Abstract: Applied ecology and forest ecology in particular are challenged by changing environmental conditions, especially climate change, situations which often necessitate prediction under unobserved future conditions. This can be described as a domain generalization problem, a setting in which examples from the test task are not available at training time. Present, commonly used methods for model selection are often inappropriate in this setting, and do not emphasize reducing catastrophic error under domain shift. I propose an extension of a model selection method applicable to a limited domain generalization setting, invariant models, to situations commonly encountered in ecological data, specifically where linear mixed-effect models might be applied. In these situations, some predictor variables may be unobserved or otherwise unavailable at training time, complicating the domain generalization setting further. This method is investigated in a series of simulations, and on an example forest ecology dataset.

Presentation 2

Time: 11:30am – 12:00pm

Speaker: Giuliano Netto Flores Cruz, UBC Bioinformatics MSc student

Title: Evaluating omics-based tests with Bayesian Decision Curve Analysis

Abstract: Omics-based tests (OBTs) combine high-dimensional omics features into clinical prediction models that predict diagnosis, prognosis, or treatment effects. Past incidences of premature implementation of OBTs into clinical trials have demonstrated the need for increased rigour in their clinical evaluation. However, their performance assessment is often limited to classification metrics such as sensitivity and specificity, with little regard for formal analysis of clinical decision-making.
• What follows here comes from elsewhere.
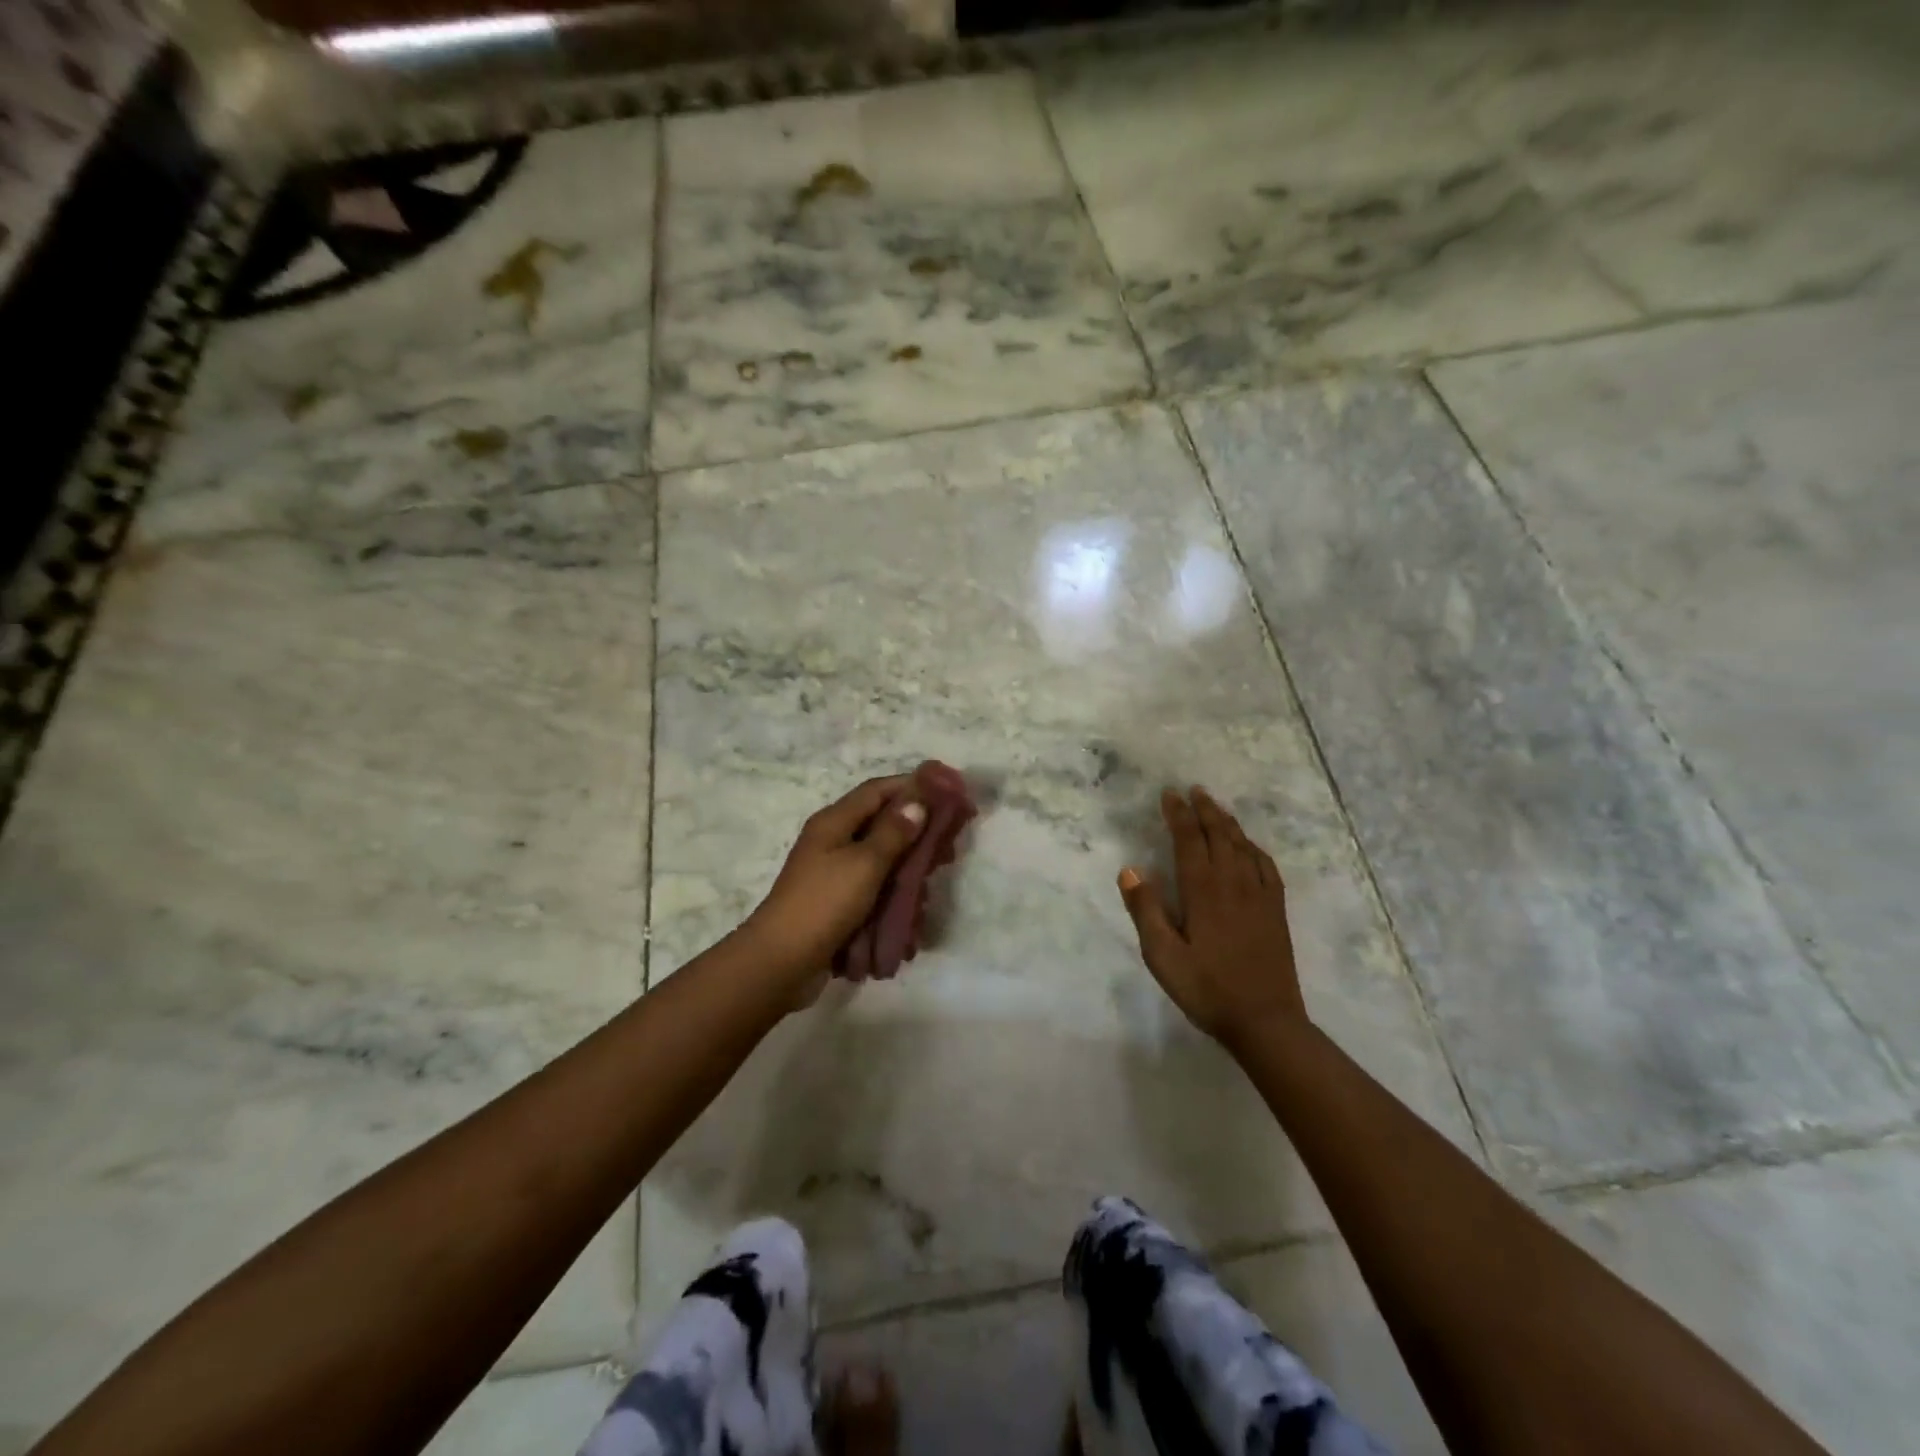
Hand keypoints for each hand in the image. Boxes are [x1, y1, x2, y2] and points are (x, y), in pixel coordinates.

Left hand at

Decision curve analysis (DCA) complements classification metrics by combining classical assessment of predictive performance with the consequences of using a test or model to guide clinical decisions. In DCA, the best clinical decision strategy, such as diagnosing or treating based on an OBT, is the one that maximizes the concept of net benefit: the net number of true positives (or negatives) provided by a given clinical decision strategy. Before reaching real patients, we must be sufficiently confident that new OBTs actually provide superior clinical decision strategies, as compared to default, standard-of-care strategies. Trained on hundreds to thousands of features, OBTs are particularly prone to chance results. In this context, the present work develops parametric Bayesian approaches to DCA that allow uncertainty quantification around four fundamental concerns when evaluating OBT-guided clinical decision strategies: (i) which strategies are clinically useful, (ii) what is the best available decision strategy, (iii) direct pairwise comparisons between strategies, and (iv) what is the consequence of the current level of uncertainty. We evaluate the methods using simulation studies and present a comprehensive case study. We also provide an application to a recently-developed OBT for multi-cancer early detection. Software implementation of the method is freely available in the bayesDCA R package. Ultimately, the Bayesian DCA workflow may help clinicians and health policymakers make better-informed decisions when choosing and implementing clinical decision strategies based on OBTs.